A single GSI keyed on updatedAthandles delta sync: “give me everything that changed since the last time I asked.” Because only primary records (not projection rows) write to this index, it’s sparse. Every row the GSI returns is authoritative. No filtering, no deduplication.
What I don’t have
No Redis. No Elasticsearch. No separate read replicas. No API gateway caching layer. No event sourcing. No CQRS framework. No service mesh. No Kubernetes.
Each of those tools solves a real problem. But solving problems you don’t have is how systems become complex. Complexity isn’t a sign of sophistication — it’s a sign that you’re paying maintenance costs on problems you may never encounter.
The backend is a SAM template, a handful of Lambda functions, and one DynamoDB table. It deploys in minutes. There’s no infrastructure to keep warm, no clusters to right-size, no connection pools to tune. When nothing is running, the cost is effectively zero.
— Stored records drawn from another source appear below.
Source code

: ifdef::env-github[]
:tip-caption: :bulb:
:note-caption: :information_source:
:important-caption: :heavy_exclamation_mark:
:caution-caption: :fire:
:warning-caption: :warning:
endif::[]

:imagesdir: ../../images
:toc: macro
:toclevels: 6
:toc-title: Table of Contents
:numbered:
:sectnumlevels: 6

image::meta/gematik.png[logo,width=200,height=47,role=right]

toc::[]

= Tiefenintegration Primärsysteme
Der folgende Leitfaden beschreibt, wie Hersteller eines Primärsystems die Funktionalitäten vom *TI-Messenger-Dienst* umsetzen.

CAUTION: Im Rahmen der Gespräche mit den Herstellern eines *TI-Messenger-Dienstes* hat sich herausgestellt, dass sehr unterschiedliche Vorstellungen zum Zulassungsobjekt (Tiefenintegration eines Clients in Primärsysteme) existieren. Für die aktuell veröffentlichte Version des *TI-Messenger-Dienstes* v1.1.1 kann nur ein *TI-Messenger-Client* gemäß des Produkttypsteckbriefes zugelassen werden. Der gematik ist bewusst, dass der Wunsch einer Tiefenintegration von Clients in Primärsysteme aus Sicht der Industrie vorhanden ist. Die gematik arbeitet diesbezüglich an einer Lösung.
The discipline of not adding things
Architectural minimalism isn’t about being clever. It’s about resisting the pull of “what if we need it later.” Every component you add is a component you maintain, monitor, debug, and pay for — not just in money but in cognitive overhead. Every architectural decision you defer is one you don’t have to be right about yet.
The hardest part isn’t choosing the right tools. It’s having the discipline to not choose tools you don’t need. To sit with a system that feels too simple and ask: is it actually too simple, or am I just uncomfortable with how few things can go wrong?
So far, the answer has been the latter.